Sadece şunu söylemek yeter: OFK Belgrad'a Kewell'ın tecrübesi yetti. Özel bir
oyuncu olduğunu yıllardır her seferinde kanıtlayan Avustralyalı belki
gençlik yıllarındaki süratinde değil, ancak taktik bilgisi, oyunu
okuma yeteneği ve sürekliliği
Galatasaray için
tarif edilmez bir avantaj. Sağlığı biraz daha yerinde olsa, daha önemlisi Galatasaray kadrosu daha "tam olsa" Türkiye'ye gelmiş en iyi, en çok iz bırakmış yabancılar arasına girecek.
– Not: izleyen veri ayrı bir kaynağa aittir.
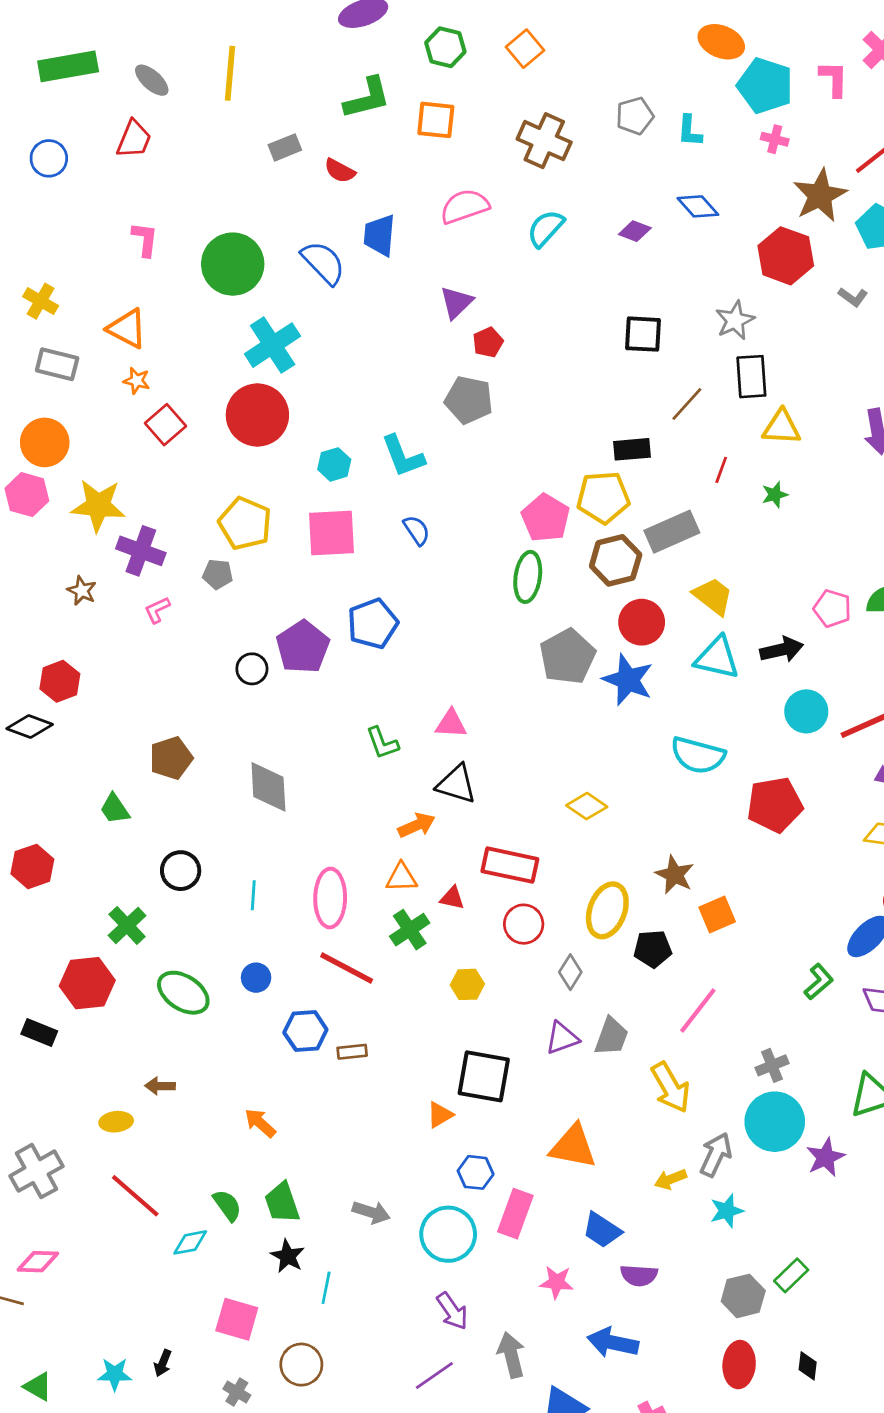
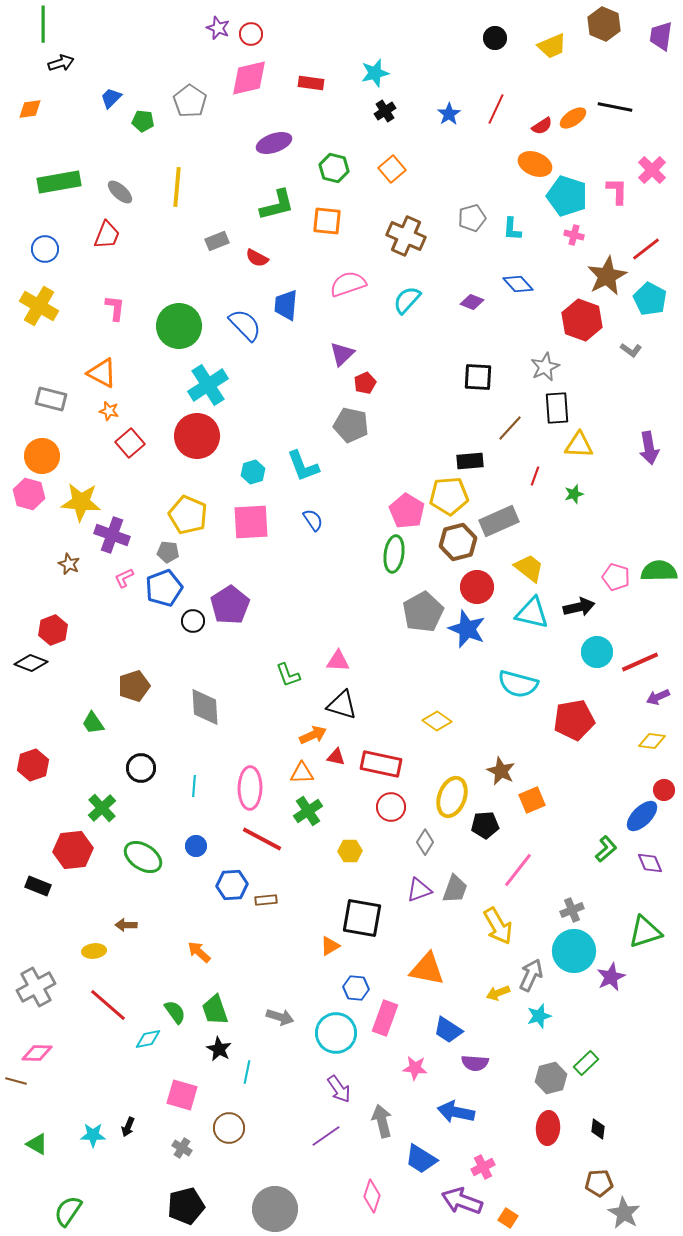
yellow cross: (41, 301) -> (39, 306), moved, size x1.5
blue pentagon: (373, 624) -> (164, 588), moved
red triangle: (452, 898) -> (336, 757), moved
Talihsizliği, Prekazi ya da
Hagi gibi çok çok iyi
takımlara gelmemiş olması. Dün maçta ortaya koyduğu inisiyatif ve soğukkanlılık Galatasaray'ı farklı bir takım yaptı.
Avustralyalı ile birlikte Arda'nın,
Mustafa Sarp ve Sabri'nin de oyunun ciddiyetini özümsemiş olması, Galatasaray'ı maç genelinde diri tuttu. Aykut, goldeki fundamental hatası dışında zaman zaman yaptığı kurtarışlarında Galatasaray'ı ayakta tuttu. Sadece 2-1'den sonra ve ikinci yarının başında rakibin gençliğinden kaynaklanan direnciyle oyun Galatasaray kalesi çevresine yıkıldı ama bunun da altından kalktılar.
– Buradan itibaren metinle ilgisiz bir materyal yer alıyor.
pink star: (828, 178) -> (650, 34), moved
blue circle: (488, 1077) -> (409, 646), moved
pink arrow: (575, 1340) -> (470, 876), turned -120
Genel olarak favori takımın kendisini çok zorlamadan rahat kazandığı bir maç oldu diyebiliriz. Yeni
transferlerden Pino'nun Galatasaray için bir
kazanç olma ihtimali yüksek.
Cana ise önüne yaratıcı bir oyuncu transfer edildiğinde kendisini tam olarak gösterecektir.
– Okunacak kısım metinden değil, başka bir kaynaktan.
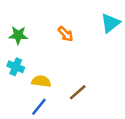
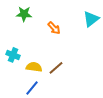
green star: (18, 35) -> (24, 14), moved
brown line: (78, 92) -> (56, 68), moved

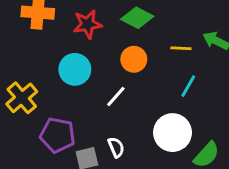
Olumsuz olarak söyleyebileceğimiz az sayıdaki olaydan biri kağıt üzerinde oldukça güçlü olan Galatasaray savunmasının zaman zaman düştüğü zor durumdu. Bu, orta saha oyuncularının top defanstayken boşa çıkma konusunda çok dikkatli davranmamalarından kaynaklanıyor.